The talks are separate from negotiations on the national contract between Ford and the UAW.
The national talks have been put on hold -- and the previous contract extended indefinitely -- while workers at Fiat Chrysler Automobiles vote on a tentative deal that would give workers raises but prevent anyone hired since 2007 from ever reaching the same level of wages that veteran workers earn.
A walkout at the Kansas City plant could disrupt deliveries of the F-150 just as U.S. sales of the newly redesigned, aluminum-bodied pickup were beginning to take off and dealer inventories were returning to normal levels following a lengthy model-changeover process.
“We work every day to avoid a disruption of our production,” Ford said in a statement, “and we are confident we will be able to negotiate a fair and competitive labor agreement with our UAW partners.”
Thousands of workers have voted against the UAW’s tentative agreement with Fiat Chrysler, putting its prospects of ratification in serious jeopardy. If the deal fails, the union could return to the bargaining table with FCA, go on strike or resume talks with either Ford or General Motors.
Jimmy Settles, the UAW vice president in charge of negotiations with Ford, told workers in an email late Tuesday that they should “not read too much into the details of the FCA tentative agreement.”

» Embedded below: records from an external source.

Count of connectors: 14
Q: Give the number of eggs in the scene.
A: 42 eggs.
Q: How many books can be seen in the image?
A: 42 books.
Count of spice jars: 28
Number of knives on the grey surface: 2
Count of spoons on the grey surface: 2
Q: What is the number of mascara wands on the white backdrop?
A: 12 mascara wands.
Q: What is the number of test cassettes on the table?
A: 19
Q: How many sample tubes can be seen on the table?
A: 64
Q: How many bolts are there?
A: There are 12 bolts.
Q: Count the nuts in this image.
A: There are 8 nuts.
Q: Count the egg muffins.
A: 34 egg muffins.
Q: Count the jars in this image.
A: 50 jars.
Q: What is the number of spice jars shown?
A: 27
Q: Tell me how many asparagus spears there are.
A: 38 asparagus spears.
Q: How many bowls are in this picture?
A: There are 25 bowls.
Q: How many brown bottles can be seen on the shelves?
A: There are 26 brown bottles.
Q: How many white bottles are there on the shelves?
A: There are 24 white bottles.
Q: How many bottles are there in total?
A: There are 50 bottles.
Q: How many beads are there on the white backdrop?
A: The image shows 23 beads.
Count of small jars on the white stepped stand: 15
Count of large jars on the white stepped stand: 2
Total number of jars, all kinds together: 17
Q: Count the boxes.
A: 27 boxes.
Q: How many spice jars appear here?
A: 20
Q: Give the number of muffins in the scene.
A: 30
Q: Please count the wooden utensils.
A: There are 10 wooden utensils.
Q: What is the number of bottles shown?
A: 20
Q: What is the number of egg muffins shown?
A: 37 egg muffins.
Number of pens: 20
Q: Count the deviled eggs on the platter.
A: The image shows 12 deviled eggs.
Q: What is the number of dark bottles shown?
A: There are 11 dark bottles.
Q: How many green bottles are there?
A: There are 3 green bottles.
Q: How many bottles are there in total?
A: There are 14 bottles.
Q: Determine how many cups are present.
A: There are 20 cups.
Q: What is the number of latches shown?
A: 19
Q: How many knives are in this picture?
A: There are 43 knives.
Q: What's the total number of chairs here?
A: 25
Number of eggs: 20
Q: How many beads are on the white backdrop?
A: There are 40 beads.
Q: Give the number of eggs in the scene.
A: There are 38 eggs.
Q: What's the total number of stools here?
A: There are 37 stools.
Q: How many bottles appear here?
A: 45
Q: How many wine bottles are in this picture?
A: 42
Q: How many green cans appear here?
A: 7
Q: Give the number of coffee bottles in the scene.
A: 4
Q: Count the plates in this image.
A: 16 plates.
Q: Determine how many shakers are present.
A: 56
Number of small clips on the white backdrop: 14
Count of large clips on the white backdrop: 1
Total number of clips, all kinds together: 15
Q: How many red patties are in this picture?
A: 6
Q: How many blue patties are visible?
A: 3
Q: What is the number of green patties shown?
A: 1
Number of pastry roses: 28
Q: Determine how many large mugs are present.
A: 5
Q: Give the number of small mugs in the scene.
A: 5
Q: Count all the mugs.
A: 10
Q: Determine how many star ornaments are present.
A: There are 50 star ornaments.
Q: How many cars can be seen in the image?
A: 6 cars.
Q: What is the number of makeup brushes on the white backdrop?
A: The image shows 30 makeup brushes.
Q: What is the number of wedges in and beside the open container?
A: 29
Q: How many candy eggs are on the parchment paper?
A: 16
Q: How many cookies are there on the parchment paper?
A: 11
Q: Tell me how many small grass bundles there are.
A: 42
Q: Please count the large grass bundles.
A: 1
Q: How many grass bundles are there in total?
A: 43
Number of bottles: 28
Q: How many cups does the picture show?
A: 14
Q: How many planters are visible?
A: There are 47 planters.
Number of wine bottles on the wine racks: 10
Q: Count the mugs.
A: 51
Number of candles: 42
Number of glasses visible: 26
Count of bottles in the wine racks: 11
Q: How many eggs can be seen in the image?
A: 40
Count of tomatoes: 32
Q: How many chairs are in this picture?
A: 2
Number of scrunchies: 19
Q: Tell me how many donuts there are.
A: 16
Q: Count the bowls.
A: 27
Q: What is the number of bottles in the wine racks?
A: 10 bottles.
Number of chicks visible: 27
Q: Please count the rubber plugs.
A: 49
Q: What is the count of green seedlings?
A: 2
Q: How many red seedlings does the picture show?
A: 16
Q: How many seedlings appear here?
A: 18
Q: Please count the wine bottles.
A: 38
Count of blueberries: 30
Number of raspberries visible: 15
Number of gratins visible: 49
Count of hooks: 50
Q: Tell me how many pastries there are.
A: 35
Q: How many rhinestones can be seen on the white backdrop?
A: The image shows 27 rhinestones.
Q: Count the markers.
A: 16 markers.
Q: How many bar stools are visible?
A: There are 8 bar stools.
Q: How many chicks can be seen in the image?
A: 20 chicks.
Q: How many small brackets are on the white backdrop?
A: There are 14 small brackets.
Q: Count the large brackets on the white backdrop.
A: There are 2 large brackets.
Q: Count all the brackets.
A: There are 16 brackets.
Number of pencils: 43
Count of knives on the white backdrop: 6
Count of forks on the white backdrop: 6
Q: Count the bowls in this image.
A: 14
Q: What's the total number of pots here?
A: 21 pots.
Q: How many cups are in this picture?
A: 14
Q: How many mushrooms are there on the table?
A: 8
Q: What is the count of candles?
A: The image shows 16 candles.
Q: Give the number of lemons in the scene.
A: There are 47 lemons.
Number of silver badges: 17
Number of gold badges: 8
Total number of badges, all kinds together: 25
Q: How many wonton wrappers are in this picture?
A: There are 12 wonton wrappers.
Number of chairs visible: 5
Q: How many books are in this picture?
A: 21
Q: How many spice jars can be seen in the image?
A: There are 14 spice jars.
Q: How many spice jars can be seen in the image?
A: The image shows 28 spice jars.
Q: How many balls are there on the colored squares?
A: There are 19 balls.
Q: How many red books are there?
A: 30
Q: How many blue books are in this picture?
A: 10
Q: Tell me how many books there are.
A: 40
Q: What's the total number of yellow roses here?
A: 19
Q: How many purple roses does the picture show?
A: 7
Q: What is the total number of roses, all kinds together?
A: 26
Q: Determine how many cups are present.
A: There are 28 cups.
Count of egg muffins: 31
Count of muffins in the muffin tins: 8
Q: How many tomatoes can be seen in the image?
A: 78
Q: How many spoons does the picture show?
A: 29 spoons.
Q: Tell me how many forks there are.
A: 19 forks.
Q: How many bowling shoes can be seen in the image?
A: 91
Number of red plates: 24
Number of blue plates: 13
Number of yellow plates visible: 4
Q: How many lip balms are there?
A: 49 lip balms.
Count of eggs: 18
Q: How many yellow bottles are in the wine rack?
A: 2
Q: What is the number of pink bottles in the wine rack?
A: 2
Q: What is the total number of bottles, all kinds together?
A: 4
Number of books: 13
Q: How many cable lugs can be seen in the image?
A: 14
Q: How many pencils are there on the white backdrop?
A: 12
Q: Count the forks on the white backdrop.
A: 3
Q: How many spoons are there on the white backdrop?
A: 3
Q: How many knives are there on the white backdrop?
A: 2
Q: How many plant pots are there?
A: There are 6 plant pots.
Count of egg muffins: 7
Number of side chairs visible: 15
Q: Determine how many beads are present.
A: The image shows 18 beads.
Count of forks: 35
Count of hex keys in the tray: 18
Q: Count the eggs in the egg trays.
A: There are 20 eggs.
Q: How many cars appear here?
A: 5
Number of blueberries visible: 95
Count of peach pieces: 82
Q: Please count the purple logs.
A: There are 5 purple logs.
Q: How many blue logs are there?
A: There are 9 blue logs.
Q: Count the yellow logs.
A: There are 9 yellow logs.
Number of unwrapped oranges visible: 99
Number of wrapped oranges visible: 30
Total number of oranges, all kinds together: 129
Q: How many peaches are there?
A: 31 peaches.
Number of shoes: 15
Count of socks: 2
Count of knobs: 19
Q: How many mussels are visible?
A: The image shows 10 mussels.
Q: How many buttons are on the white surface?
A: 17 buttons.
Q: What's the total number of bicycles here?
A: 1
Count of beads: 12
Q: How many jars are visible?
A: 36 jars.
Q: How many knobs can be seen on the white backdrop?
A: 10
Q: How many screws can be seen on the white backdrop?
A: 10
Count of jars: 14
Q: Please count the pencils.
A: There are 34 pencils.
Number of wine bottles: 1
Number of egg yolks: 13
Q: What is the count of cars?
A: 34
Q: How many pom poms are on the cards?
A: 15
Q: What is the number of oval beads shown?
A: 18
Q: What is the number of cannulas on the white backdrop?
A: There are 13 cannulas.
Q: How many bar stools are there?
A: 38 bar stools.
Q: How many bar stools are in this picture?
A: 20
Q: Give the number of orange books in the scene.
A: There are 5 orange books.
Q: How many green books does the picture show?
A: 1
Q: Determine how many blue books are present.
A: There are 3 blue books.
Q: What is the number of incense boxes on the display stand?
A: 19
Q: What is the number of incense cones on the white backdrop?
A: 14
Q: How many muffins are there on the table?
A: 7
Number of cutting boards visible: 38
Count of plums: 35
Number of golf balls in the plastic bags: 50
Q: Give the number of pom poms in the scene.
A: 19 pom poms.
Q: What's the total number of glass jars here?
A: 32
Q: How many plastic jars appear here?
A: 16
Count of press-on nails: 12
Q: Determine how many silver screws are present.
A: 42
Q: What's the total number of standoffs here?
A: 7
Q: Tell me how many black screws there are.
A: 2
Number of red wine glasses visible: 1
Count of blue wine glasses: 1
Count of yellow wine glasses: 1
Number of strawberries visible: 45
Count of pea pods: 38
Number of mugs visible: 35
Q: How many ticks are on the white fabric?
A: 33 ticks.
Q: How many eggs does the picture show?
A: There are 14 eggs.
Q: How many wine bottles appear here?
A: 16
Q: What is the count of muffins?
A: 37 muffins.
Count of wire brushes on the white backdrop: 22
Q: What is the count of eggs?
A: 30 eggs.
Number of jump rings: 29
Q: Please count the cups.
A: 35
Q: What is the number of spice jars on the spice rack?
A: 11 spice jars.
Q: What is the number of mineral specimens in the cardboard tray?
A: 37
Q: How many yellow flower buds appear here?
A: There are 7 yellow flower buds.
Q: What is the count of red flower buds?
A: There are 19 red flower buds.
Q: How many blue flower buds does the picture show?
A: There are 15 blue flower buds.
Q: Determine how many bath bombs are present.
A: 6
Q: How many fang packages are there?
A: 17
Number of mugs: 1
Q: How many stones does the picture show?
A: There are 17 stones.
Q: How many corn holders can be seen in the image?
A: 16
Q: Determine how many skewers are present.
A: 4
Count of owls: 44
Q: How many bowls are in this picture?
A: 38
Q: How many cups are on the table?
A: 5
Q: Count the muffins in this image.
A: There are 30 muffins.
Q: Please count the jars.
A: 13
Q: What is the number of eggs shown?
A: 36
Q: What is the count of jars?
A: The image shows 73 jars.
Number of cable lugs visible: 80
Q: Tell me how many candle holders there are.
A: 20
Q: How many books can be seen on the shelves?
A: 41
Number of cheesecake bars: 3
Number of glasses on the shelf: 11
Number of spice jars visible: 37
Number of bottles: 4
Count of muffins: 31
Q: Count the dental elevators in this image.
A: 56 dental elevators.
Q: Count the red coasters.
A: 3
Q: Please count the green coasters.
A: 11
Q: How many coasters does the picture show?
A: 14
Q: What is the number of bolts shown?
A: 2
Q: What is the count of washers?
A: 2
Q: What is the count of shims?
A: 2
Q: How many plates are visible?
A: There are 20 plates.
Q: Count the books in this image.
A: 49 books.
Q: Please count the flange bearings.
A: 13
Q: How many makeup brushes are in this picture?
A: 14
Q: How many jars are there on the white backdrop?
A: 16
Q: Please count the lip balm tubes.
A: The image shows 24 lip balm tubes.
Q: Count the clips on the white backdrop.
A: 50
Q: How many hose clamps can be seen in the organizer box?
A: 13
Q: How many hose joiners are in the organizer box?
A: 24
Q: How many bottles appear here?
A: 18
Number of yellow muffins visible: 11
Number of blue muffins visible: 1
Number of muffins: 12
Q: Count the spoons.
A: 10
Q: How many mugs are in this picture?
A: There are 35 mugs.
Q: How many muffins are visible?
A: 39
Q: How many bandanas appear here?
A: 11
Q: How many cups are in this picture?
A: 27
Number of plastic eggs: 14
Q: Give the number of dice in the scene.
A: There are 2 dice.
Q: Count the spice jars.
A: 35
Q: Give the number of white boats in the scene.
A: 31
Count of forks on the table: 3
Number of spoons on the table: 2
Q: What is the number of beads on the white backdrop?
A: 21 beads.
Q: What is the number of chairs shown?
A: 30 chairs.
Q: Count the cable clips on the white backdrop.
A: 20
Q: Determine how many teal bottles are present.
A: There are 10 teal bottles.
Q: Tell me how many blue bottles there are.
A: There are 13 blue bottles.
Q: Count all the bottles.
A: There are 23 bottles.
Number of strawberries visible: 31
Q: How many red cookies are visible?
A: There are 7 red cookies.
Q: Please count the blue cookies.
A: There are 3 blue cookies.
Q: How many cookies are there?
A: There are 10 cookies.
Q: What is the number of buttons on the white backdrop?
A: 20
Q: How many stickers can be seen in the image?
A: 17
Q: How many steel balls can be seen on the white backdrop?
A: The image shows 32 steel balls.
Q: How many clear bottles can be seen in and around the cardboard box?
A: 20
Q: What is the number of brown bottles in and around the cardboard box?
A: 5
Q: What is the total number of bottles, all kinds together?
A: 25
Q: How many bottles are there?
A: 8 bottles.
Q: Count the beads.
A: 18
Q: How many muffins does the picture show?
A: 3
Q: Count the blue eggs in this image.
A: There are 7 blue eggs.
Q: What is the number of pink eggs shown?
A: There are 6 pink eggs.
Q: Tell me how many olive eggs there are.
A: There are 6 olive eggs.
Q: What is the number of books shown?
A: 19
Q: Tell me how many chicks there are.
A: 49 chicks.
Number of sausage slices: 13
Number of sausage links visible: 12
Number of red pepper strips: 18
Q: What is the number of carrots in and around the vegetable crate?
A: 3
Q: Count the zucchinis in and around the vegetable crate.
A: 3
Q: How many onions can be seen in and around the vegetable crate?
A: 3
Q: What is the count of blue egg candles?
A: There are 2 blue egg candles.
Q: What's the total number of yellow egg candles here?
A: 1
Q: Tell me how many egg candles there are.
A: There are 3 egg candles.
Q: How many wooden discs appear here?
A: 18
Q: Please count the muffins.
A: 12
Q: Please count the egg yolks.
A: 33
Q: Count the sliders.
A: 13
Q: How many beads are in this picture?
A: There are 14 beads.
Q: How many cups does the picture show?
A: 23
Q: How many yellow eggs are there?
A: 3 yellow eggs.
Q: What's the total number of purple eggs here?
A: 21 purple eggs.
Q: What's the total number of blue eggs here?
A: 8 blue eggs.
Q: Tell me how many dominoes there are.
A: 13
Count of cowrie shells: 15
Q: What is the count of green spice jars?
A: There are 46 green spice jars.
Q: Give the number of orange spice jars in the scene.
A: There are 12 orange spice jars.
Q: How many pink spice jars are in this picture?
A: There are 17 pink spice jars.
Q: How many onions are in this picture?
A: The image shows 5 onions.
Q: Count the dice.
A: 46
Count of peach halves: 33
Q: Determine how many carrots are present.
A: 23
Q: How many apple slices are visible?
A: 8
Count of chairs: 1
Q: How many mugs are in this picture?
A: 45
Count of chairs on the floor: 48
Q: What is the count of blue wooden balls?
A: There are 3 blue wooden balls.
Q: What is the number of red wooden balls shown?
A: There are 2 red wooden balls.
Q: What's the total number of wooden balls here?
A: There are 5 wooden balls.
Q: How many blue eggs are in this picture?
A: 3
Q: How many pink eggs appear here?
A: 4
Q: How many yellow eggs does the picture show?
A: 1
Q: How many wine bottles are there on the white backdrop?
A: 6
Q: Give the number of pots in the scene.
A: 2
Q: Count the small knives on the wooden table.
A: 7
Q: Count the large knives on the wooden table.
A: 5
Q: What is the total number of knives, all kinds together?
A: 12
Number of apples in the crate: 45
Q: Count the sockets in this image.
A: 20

Opposition to the FCA deal has been simmering on Facebook and other online venues since it was reached Sept. 15, with some of the anger coming from Ford workers hoping for better terms in their deal.
“Until we have reached a tentative agreement, there is no way to guess what our contract will possess,” Settles wrote. “As I have shared before, I vow not to present the membership with a tentative agreement that does not address its current needs and concerns.”
Settles said he gave Ford 120 hours notice to cancel the Local 249 contract extension at about 1 p.m. Tuesday and that UAW President Dennis Williams had authorized the local’s strike request.
“The company has failed to negotiate in good faith at the local level on issues surrounding manpower provisions, the national heat stress program, and skilled trades scheduling amongst others,” Settles wrote. “The challenges we face may not be easy, and I certainly cannot predict the future, but I would rather die fighting than to do an injustice to this membership or our institution.”